Beyond meeting technology challenges, fundamental changes in rules and regulations are needed to maximize the benefits DER potentially can provide. To eliminate or mitigate these barriers, market participants, regulators and policymakers should strive to:

  • Establish flexible rate and revenue-recovery mechanisms for DER grid benefits defined, particularly for difficult-to-quantify benefits such as power quality,
  • Promote changes in interconnection policies (such as IEEE 1547) to enable advanced inverter technology applications (such as operation over a range of power factors),
  • Offer alternative pricing—both wholesale and retail—that capture values unavailable in existing tariffs. These include:

  1. Rules that allow for provision of ancillary services by non-ISO participants,
  2. Markets for energy-delivery system benefits for demonstrable firm DER, including mechanisms to promote customer-utility partnerships, i.e., shared risk and benefits,
  3. Performance-based rates that encourage customers to use DER to improve reliability, power quality or both,

  • Extend or offer new state and federal rebates and investment tax benefits (ITC) for integrated renewable systems, and
  • Enable retail customers to earn emission-offset credits—that is, at the interstate level, regional level or both.

Summary

If technological, regulatory and institutional barriers and challenges are addressed to the satisfaction of all stakeholders, DER can be an important resource to the utility grid.

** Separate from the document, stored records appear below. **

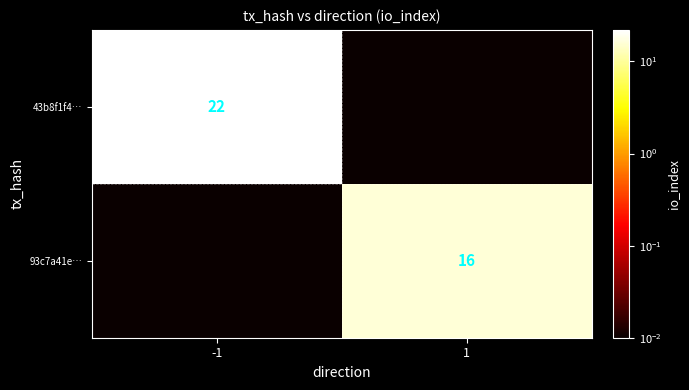

The value of 43b8f1f4… at 1 is 0.0. True or false?

False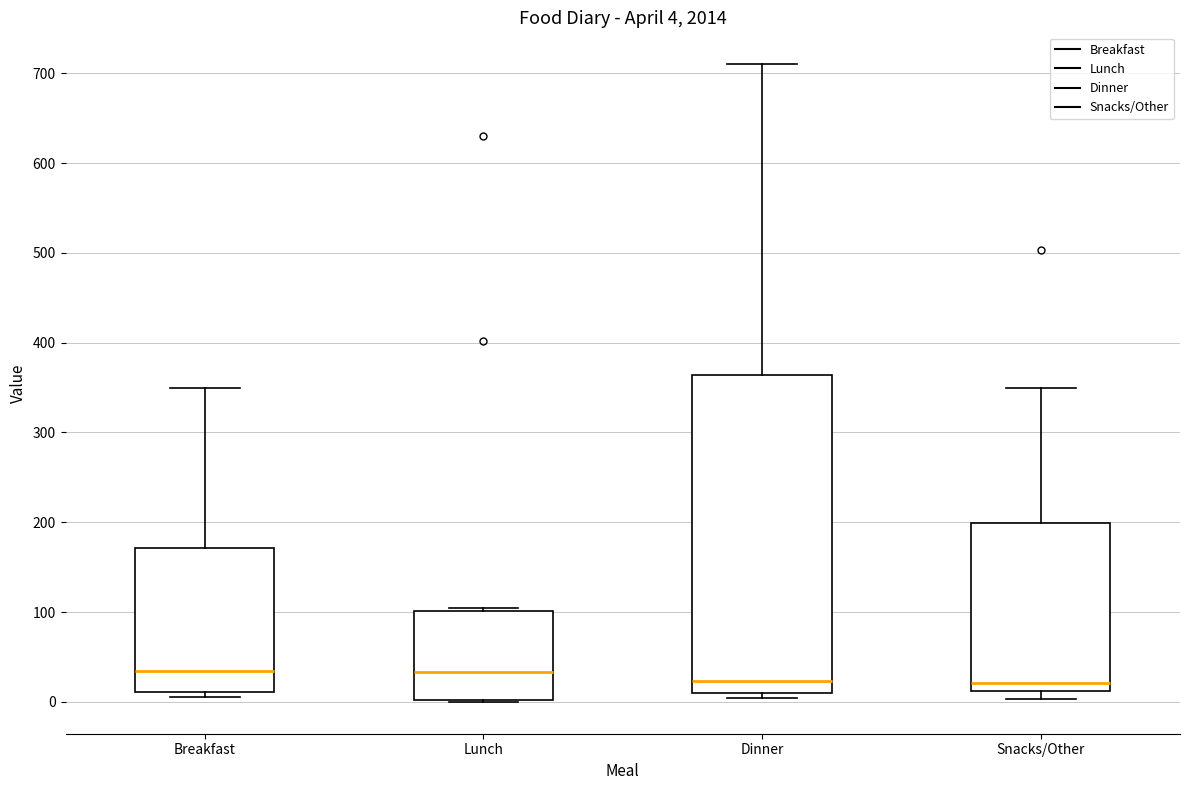

Which box is the tallest, from its lower edge to its upper edge?

Dinner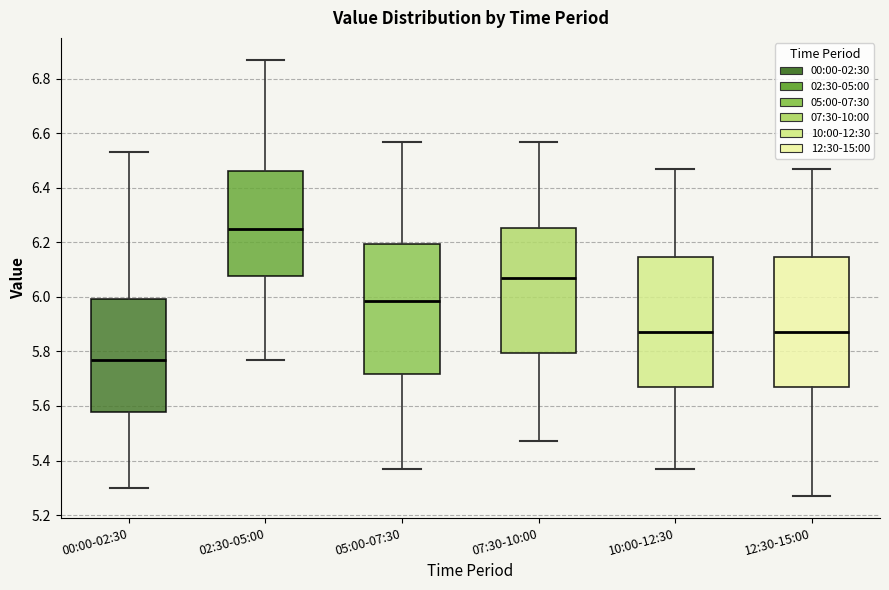

Where does the upper whisker of the box for 10:00-12:30 end on the y-axis? The values are not printed on the chart, so give them approximately, as read against the axis.

6.48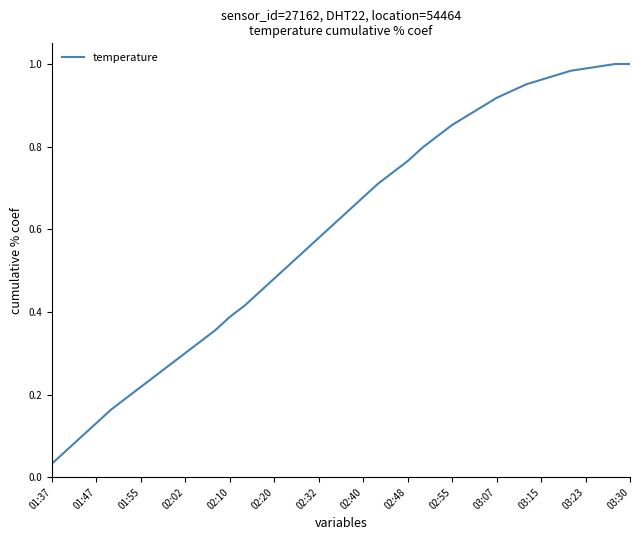

What is the greatest value displayed?

1.0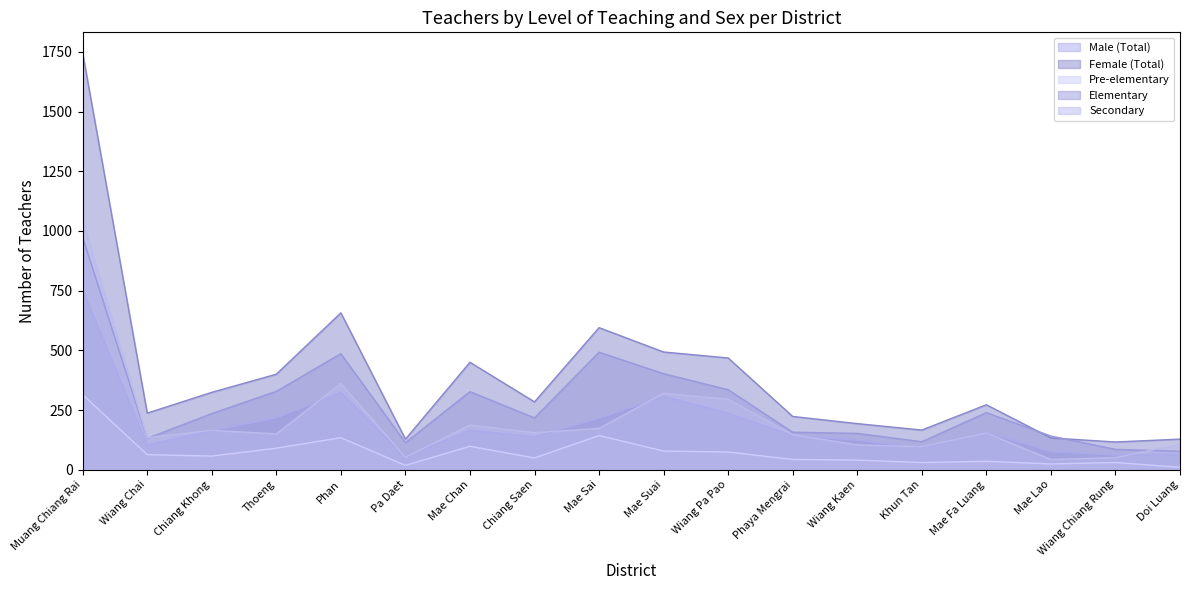

How many lines are shown in the chart?

5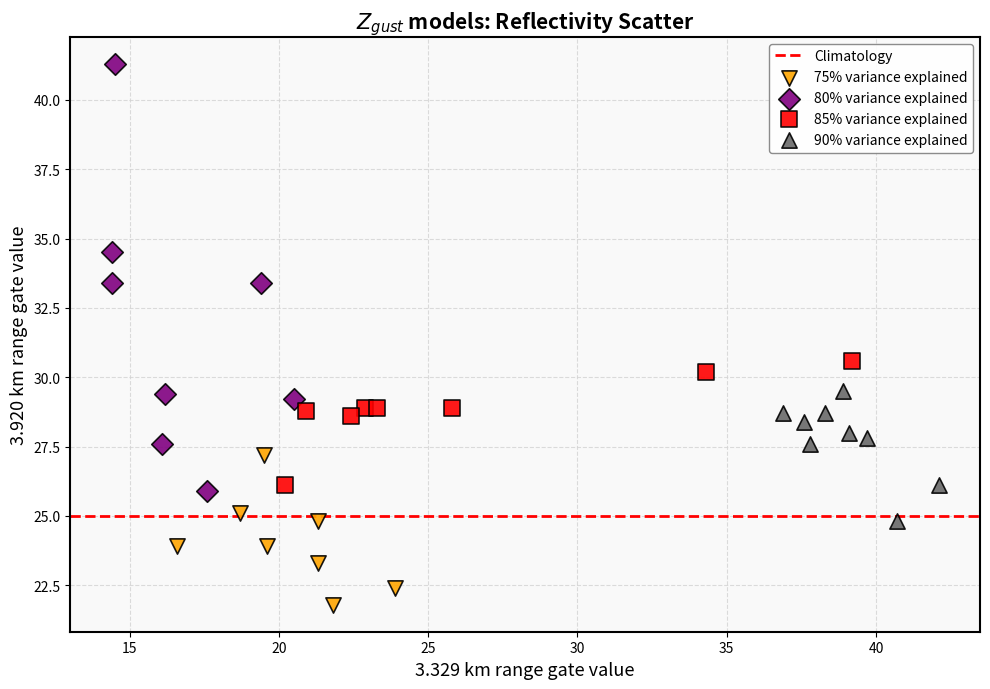

Which series reaches the maximum Y coordinate?

80% variance explained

Findings from recent case studies demonstrate that:

  • Under most conditions, the primary DER benefits are deferred central generation capacity and energy displacement,
  • DER, however, is more competitive with traditional system investments when operational and grid benefits are considered,
  • Enabling technologies are essential to achieve and maximize gird benefits,
  • Integration of energy storage and intermittent RE systems provide an opportunity to enhance the value of renewable generation,
  • New regulatory models and market mechanisms are needed to ensure DER owners are fully compensated—but not overcompensated—for benefits they provide, and
  • There needs to be a reasonable sharing of risks and benefits among stakeholders.